Limb landmark coordinates
# # # # #

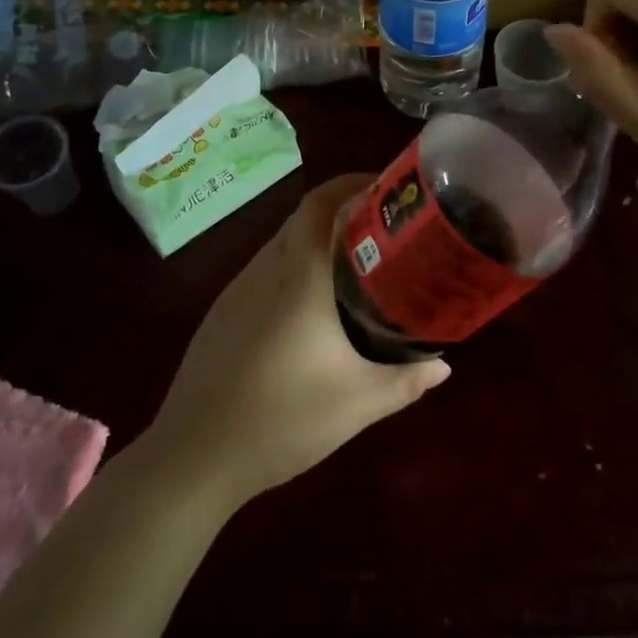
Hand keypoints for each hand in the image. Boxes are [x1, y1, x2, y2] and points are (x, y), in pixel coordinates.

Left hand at [144, 175, 449, 510]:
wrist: (194, 455)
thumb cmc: (282, 418)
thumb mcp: (357, 403)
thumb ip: (406, 380)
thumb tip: (443, 365)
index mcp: (298, 273)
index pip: (322, 202)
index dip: (352, 183)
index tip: (386, 188)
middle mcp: (266, 267)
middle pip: (304, 217)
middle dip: (343, 210)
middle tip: (384, 229)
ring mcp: (238, 289)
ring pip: (283, 243)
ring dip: (316, 240)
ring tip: (355, 264)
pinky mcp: (222, 312)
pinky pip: (265, 271)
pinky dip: (294, 267)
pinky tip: (310, 308)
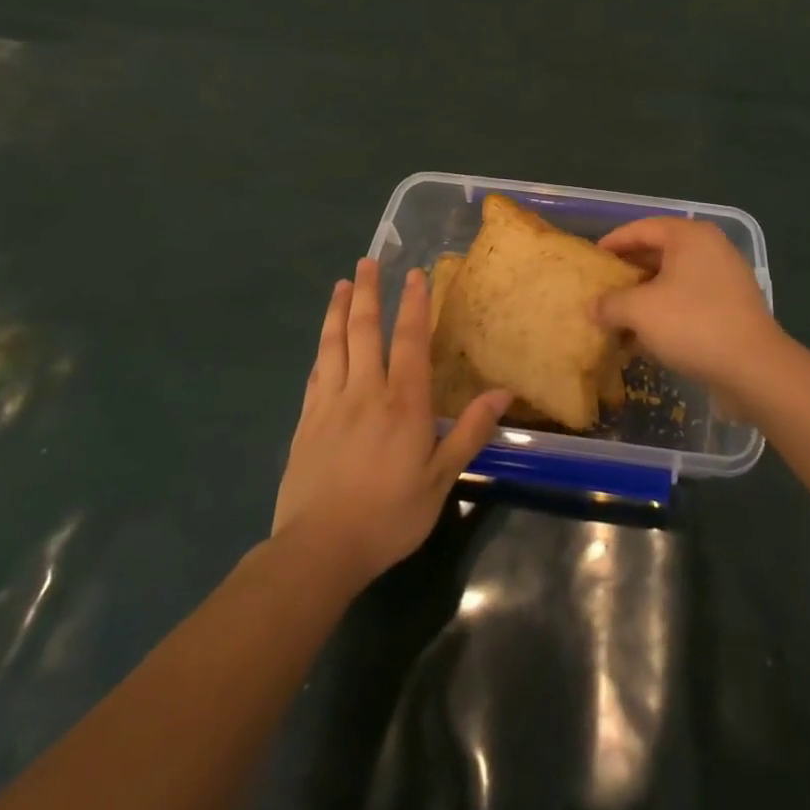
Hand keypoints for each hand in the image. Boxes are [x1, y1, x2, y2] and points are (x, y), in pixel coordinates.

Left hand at [273, 259, 508, 585]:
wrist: (319, 549)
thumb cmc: (389, 514)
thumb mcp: (440, 479)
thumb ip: (469, 431)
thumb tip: (503, 392)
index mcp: (403, 402)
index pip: (410, 340)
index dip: (414, 304)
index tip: (414, 274)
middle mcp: (365, 391)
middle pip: (366, 330)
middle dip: (369, 292)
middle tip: (368, 260)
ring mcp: (330, 403)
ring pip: (335, 344)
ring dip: (339, 310)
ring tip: (343, 284)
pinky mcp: (306, 421)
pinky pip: (316, 372)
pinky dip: (322, 347)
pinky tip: (324, 340)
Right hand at [593, 217, 784, 400]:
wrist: (754, 369)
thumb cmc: (692, 325)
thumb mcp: (639, 311)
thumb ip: (610, 303)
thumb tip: (593, 307)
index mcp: (690, 236)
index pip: (642, 228)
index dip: (613, 242)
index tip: (592, 259)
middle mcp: (710, 249)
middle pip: (658, 253)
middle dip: (628, 273)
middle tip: (602, 288)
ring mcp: (725, 278)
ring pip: (673, 281)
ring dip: (645, 298)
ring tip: (618, 317)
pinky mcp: (732, 307)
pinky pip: (689, 301)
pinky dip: (666, 313)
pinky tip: (644, 340)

# # # # #

▸ **Exercise goal**: Give the lines above again exactly, from the one containing "index tip: (386, 188)" to the one containing "middle tip: (602, 288)", both included, but leave out the pictures.

▸ **Result of this task**:
index tip: (386, 188)
middle mcp: (266, 267)
middle pip: (304, 217)
middle dip: (343, 210)
middle tip: (384, 229)
ring mcp: (238, 289)
ring pip: (283, 243)
ring dip: (316, 240)
ring tip: (355, 264)
pinky mcp: (222, 312)
pinky pip: (265, 271)
pinky dip: (294, 267)
pinky tip: (310, 308)
Hand keypoints for each hand in the image. Boxes are [x1, y1, x2, y2] and points are (x, y), in pixel coordinates.

Left hand at [273, 259, 508, 585]:
wrist: (319, 549)
thumb cmc: (389, 514)
thumb mcp: (440, 479)
thumb ip: (469, 431)
thumb tip: (503, 392)
index mcp: (403, 402)
index pip: (410, 340)
index dip: (414, 304)
index tip: (414, 274)
middle mcp: (365, 391)
middle pip: (366, 330)
middle dip: (369, 292)
middle tip: (368, 260)
ring mcp: (330, 403)
ring pip: (335, 344)
ring dip: (339, 310)
ring tip: (343, 284)
pinky mcp: (306, 421)
pinky pip: (316, 372)
pinky dip: (322, 347)
pinky tip: (324, 340)
Right hand at [593, 217, 784, 400]:
wrist: (754, 369)
thumb cmc: (692, 325)
thumb mcp: (639, 311)
thumb ip: (610, 303)
thumb tip: (593, 307)
index mcp: (690, 236)
index pip: (642, 228)
index dip: (613, 242)
index tip: (592, 259)
middle mcp: (710, 249)
middle pip: (658, 253)
middle dip: (628, 273)
middle tip: (602, 288)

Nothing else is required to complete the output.